- Theatrical release poster (1934)
- Directed by: Erik Charell
- Written by: Melchior Lengyel (original story Gypsy Melody) Samson Raphaelson (screen play and dialogue) Robert Liebmann (continuity)
- Produced by: Robert Kane
- Starring: Loretta Young Charles Boyer Phillips Holmes Jean Parker
- Cinematography: Ernest Palmer Theodor Sparkuhl
- Edited by: Otho Lovering
- Music by: Werner R. Heymann Peter Brunelli (uncredited) Louis De Francesco (uncredited) Alois Reiser (uncredited)
- Distributed by: Fox Film Corporation
- Release date: September 28, 1934;
- Running time: 101 minutes
- Country: United States
- Languages: English German

= Caravan (1934 film) =

1934 film by Erik Charell

Caravan is a 1934 American musical film released by Fox Film Corporation, directed by Erik Charell, and starring Charles Boyer, Loretta Young, Phillips Holmes and Jean Parker. Fox also produced a French language version of this film, Caravane (1934) starring Boyer, Annabella, and Conchita Montenegro, with Lou Tellegen in a small role.

==Plot==
The young Countess Wilma is forced to wed by midnight or lose her inheritance. Wilma impulsively chooses gypsy vagabond Latzi, offering him a huge sum of money if he'll consent.
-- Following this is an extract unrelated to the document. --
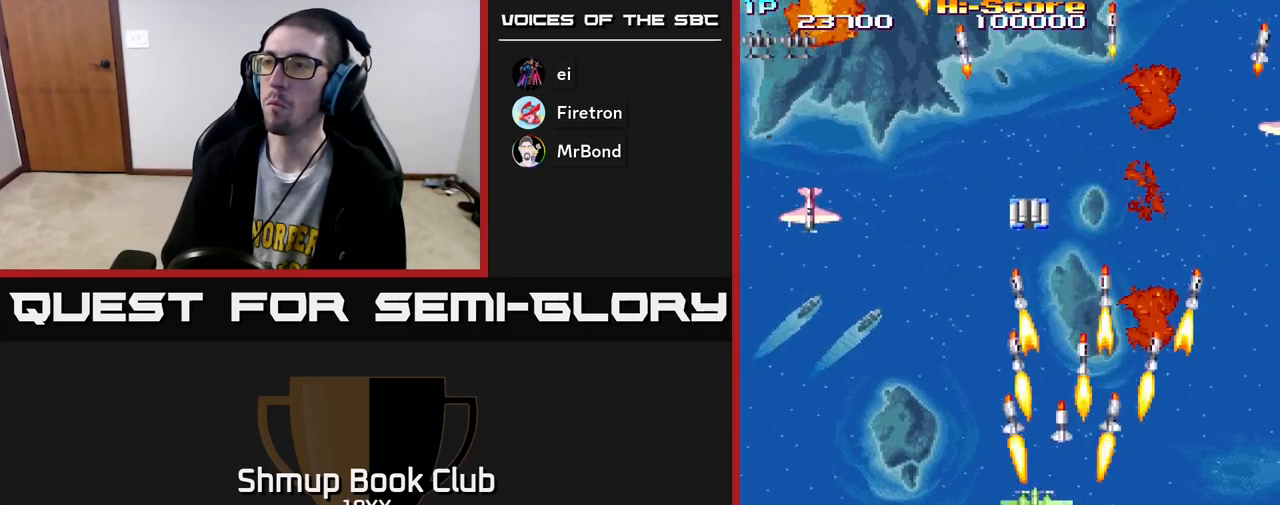
{"buttons": ["R2", "DPAD_DOWN", "DPAD_LEFT"], "left_stick": "down", "right_stick": "center", "events": [[283, "DPAD_DOWN", "down"]]}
Swallowing his pride, Latzi agrees to the marriage, but soon Wilma falls in love with the young Lieutenant Von Tokay who is himself in love with Latzi's gypsy sweetheart Timka.

==Cast==
- Charles Boyer as Latzi
- Loretta Young as Countess Wilma
- Jean Parker as Timka
- Phillips Holmes as Lt. von Tokay
- Louise Fazenda as Miss Opitz
- Eugene Pallette as Gypsy Chief
- C. Aubrey Smith as Baron von Tokay
- Charley Grapewin as Notary
- Noah Beery as Innkeeper
- Dudley Digges as Administrator
- Billy Bevan as Police Sergeant
- Lionel Belmore as Station Master
- Felix Knight as Gypsy Singer (uncredited)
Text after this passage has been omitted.